PERNAH hukum tembak berhenti Maret lalu, suatu pertanda Perdana
Menteri Mehdi Bazargan didengar. Tiga minggu saja istirahat itu.
April ini pengadilan revolusioner Iran aktif kembali dan
serangkaian eksekusi pun dilaksanakan.
Korban paling menonjol sesudah istirahat itu adalah Amir Abbas
Hoveyda, 61 tahun, pernah menjadi Perdana Menteri Iran selama 13
tahun. Didakwa melakukan 17 kesalahan, Hoveyda membela diri
sendiri tanpa memperoleh pengacara. Semua tuduhan itu. menurut
lapordn pers, mengambang seperti "dosa terhadap Tuhan,
pengkhianatan terhadap negara dengan menjual rahasia pemerintah
kepada Amerika, campur tangan dalam urusan kebebasan pers,
merusak pertanian."
Mungkin satu-satunya kesalahan Hoveyda yang bisa dibuktikan di
pengadilan adalah tindak-tanduknya selama berkuasa yang sering
mengganti pemimpin redaksi suratkabar dan pimpinan pers lainnya
supaya sesuai dengan selera pemerintah. "Tapi kesalahan demikian
jelas terlalu kecil untuk hukuman mati," komentar ahli hukum
Iran seperti dikutip Daily Telegraph, London.

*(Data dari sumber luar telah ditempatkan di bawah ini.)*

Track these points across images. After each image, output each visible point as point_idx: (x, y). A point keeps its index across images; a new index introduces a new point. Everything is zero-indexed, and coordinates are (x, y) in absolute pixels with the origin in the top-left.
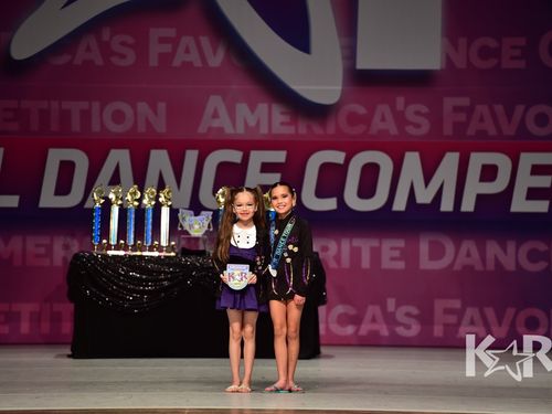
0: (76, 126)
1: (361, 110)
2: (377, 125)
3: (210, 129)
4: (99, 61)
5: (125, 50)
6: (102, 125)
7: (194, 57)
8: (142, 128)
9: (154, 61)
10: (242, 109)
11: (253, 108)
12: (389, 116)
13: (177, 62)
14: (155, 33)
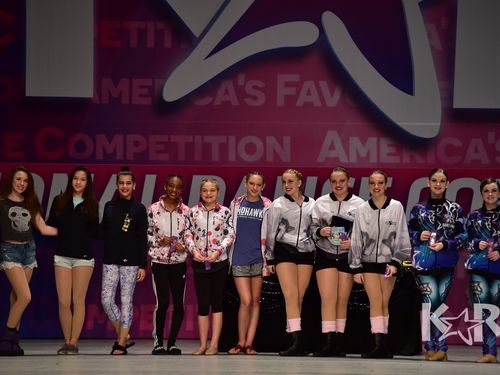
0: (215, 156)
1: (457, 143)
2: (471, 155)
3: (327, 159)
4: (235, 102)
5: (257, 93)
6: (237, 156)
7: (314, 99)
8: (270, 158)
9: (280, 102)
10: (355, 142)
11: (364, 141)
12: (481, 148)
13: (300, 103)
14: (282, 79)
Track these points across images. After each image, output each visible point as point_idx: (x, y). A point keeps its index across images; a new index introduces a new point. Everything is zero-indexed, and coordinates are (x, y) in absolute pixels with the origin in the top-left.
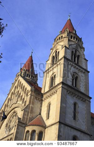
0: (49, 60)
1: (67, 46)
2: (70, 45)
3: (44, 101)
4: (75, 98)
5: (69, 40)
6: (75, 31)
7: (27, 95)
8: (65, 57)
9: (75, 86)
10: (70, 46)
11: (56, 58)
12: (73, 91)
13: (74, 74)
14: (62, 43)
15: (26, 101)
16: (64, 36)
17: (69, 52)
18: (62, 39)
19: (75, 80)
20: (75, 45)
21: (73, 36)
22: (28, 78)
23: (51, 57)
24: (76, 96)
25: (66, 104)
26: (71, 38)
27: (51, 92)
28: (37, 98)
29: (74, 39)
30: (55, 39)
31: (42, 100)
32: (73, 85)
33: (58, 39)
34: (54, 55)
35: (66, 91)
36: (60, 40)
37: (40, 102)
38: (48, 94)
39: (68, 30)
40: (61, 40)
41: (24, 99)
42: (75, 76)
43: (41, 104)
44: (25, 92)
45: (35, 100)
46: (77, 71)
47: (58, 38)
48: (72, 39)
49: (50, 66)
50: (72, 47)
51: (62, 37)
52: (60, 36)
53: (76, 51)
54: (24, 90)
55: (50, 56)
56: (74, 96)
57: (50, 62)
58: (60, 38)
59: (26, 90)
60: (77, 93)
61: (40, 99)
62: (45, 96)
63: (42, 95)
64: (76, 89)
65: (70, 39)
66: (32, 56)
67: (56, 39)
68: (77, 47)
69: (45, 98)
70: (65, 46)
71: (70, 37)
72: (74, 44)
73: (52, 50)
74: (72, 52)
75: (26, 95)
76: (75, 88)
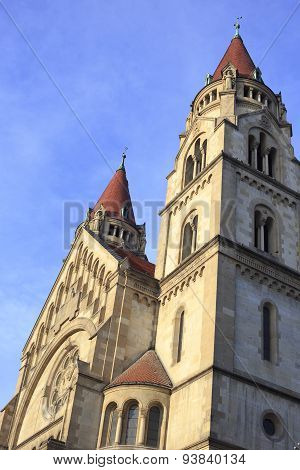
0: (174, 171)
1: (232, 120)
2: (240, 117)
3: (164, 303)
4: (265, 288)
5: (238, 102)
6: (258, 73)
7: (107, 287)
8: (225, 156)
9: (263, 249)
10: (243, 120)
11: (199, 162)
12: (256, 264)
13: (261, 209)
14: (216, 113)
15: (104, 309)
16: (220, 88)
17: (240, 138)
18: (215, 98)
19: (262, 228)
20: (259, 117)
21: (252, 86)
22: (112, 238)
23: (181, 161)
24: (271, 281)
25: (235, 310)
26: (246, 95)
27: (185, 272)
28: (141, 296)
29: (254, 97)
30: (193, 103)
31: (157, 303)
32: (256, 245)
33: (202, 103)
34: (192, 152)
35: (233, 266)
36: (208, 102)
37: (151, 309)
38: (175, 281)
39: (234, 70)
40: (211, 103)
41: (97, 300)
42: (264, 217)
43: (155, 314)
44: (101, 280)
45: (135, 302)
46: (268, 200)
47: (202, 97)
48: (250, 99)
49: (179, 191)
50: (250, 124)
51: (214, 92)
52: (208, 91)
53: (262, 136)
54: (99, 274)
55: (177, 158)
56: (261, 282)
57: (178, 176)
58: (207, 97)
59: (103, 271)
60: (271, 271)
61: (150, 300)
62: (165, 289)
63: (156, 286)
64: (268, 257)
65: (241, 96)
66: (123, 169)
67: (197, 103)
68: (264, 121)
69: (168, 294)
70: (226, 121)
71: (241, 91)
72: (255, 113)
73: (183, 139)
74: (251, 139)
75: (103, 288)
76: (265, 255)
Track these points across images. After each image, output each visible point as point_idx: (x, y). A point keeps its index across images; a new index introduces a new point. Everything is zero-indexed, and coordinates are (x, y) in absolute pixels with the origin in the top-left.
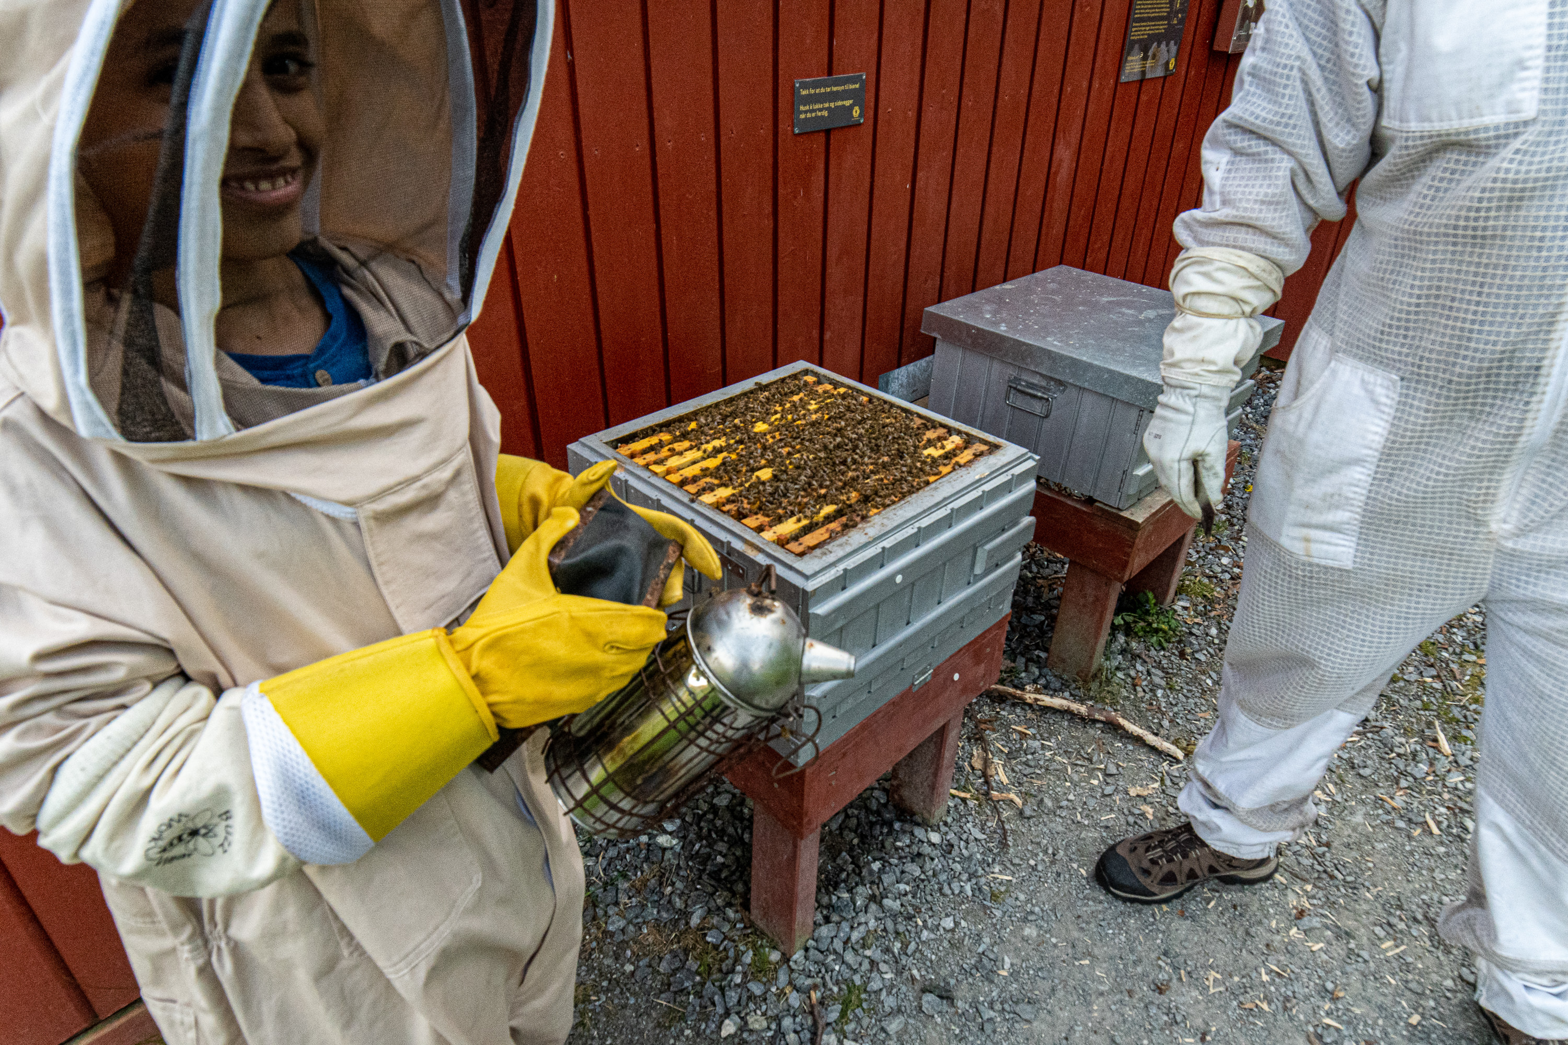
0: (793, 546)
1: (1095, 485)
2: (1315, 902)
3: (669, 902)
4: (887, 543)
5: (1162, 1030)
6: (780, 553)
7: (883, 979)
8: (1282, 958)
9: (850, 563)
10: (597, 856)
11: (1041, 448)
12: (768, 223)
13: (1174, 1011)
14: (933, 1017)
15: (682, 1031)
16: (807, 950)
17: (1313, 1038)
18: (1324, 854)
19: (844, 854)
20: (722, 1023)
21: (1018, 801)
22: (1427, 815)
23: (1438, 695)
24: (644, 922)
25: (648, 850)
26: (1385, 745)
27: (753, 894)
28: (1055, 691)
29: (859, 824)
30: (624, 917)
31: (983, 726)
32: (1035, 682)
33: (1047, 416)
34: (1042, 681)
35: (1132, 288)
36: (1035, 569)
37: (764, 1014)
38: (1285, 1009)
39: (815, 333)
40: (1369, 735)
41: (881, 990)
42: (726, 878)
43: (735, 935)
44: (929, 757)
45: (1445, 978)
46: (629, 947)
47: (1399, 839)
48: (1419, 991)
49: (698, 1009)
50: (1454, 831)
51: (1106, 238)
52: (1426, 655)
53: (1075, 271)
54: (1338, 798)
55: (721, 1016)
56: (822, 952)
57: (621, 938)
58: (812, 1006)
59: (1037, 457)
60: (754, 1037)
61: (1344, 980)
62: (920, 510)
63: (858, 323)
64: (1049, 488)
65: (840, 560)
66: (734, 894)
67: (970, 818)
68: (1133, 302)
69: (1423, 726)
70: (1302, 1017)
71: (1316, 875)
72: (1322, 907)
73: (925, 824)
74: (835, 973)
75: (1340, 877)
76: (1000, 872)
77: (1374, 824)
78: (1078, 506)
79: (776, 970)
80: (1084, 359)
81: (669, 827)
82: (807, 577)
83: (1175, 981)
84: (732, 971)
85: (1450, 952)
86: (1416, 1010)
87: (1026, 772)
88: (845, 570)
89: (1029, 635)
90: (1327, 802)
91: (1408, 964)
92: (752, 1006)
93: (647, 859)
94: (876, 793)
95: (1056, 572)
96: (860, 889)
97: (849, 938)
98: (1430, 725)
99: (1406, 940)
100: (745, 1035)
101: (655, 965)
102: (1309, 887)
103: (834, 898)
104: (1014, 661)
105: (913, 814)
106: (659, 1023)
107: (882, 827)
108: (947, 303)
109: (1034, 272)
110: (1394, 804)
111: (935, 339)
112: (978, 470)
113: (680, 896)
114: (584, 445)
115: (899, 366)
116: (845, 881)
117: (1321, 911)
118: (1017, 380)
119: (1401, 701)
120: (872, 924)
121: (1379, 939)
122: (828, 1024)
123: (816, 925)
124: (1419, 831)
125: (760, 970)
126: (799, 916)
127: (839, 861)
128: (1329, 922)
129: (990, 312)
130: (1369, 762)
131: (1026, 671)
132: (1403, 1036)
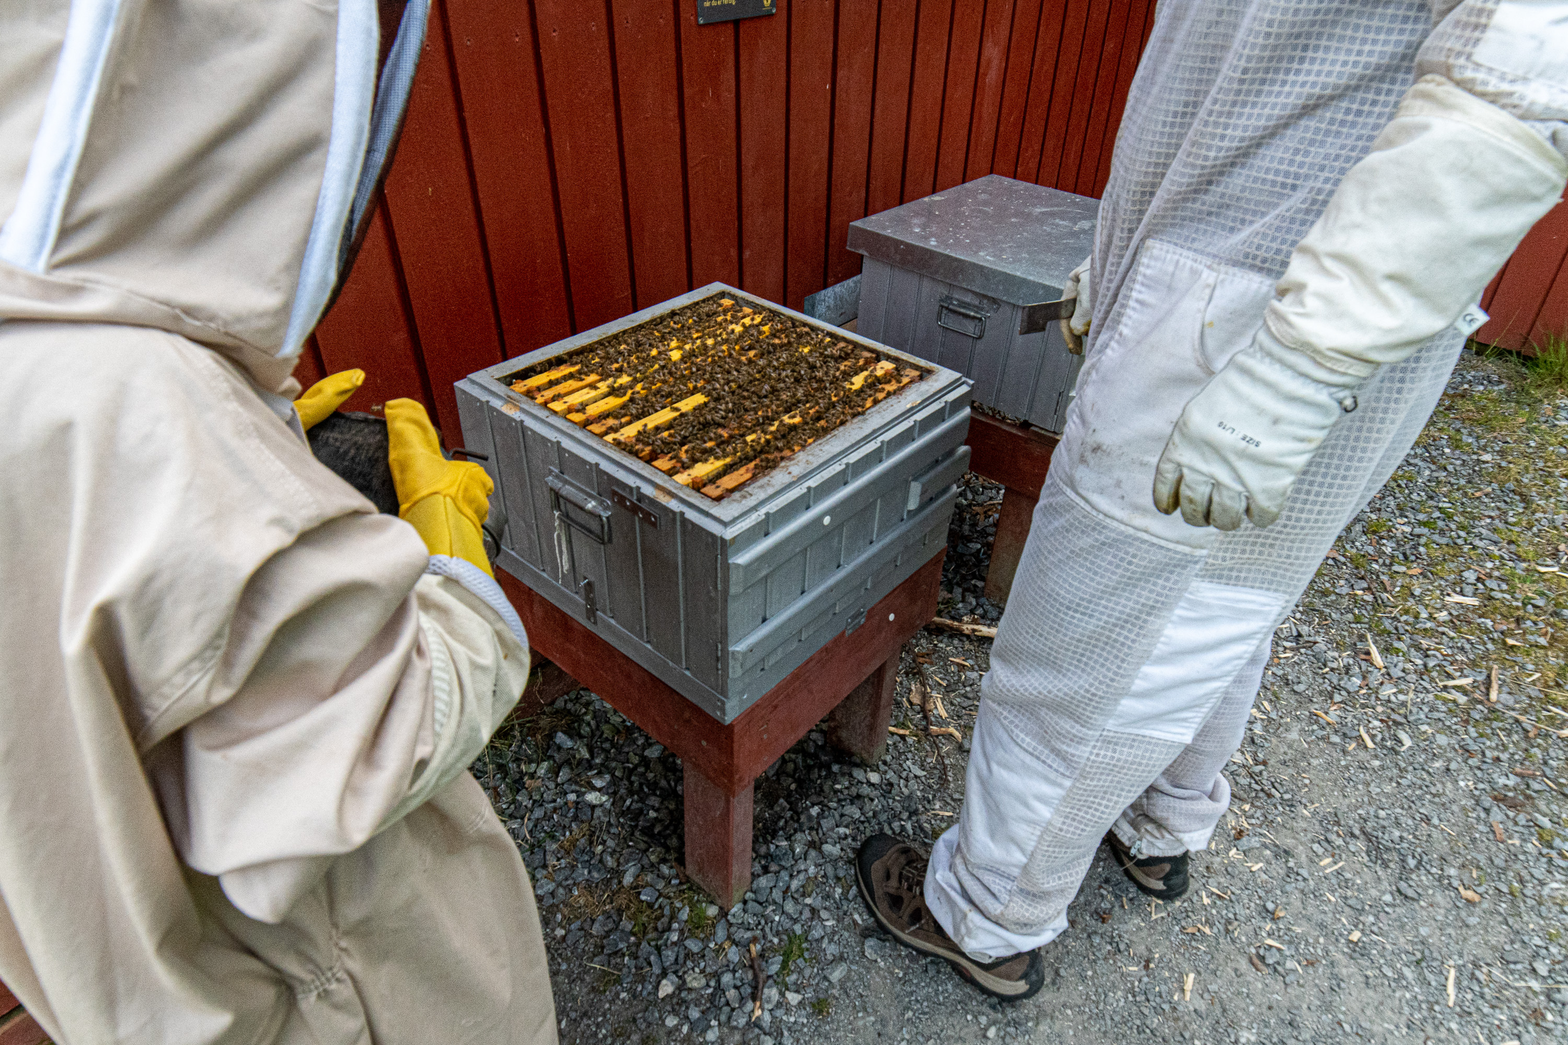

Tujuh hakim mengadilinya. Sidang pengadilan berlangsung beberapa
jam saja. Segera sesudah itu, Hoveyda ditembak. Peluru pistol
menembus lehernya. Permintaannya supaya diberi waktu satu bulan
untuk menuliskan memoirnya ternyata tidak dikabulkan.
Wakil PM Iran, Amir Entezam kemudian secara terbuka mengakui
bahwa pemerintah Bazargan "tidak tahu sebelumnya" mengenai
pengadilan dan hukuman mati atas Hoveyda. Kejadian ini
membuktikan lagi betapa PM Bazargan tidak berdaya.
Pendapat dunia jelas mengecam praktek pengadilan revolusioner
Iran itu, yang mempersulit posisi Kazargan. Dia pernah
dikabarkan meminta berhenti, ketika gelombang pertama eksekusi
memuncak. Dengan gelombang kedua ini, apalagi sesudah kematian
Hoveyda, pemerintahan Bazargan tampaknya belum melihat alasan
untuk mengundurkan diri. Para pengamat di Teheran malah
cenderung mernbandingkan Bazargan dengan Hoveyda.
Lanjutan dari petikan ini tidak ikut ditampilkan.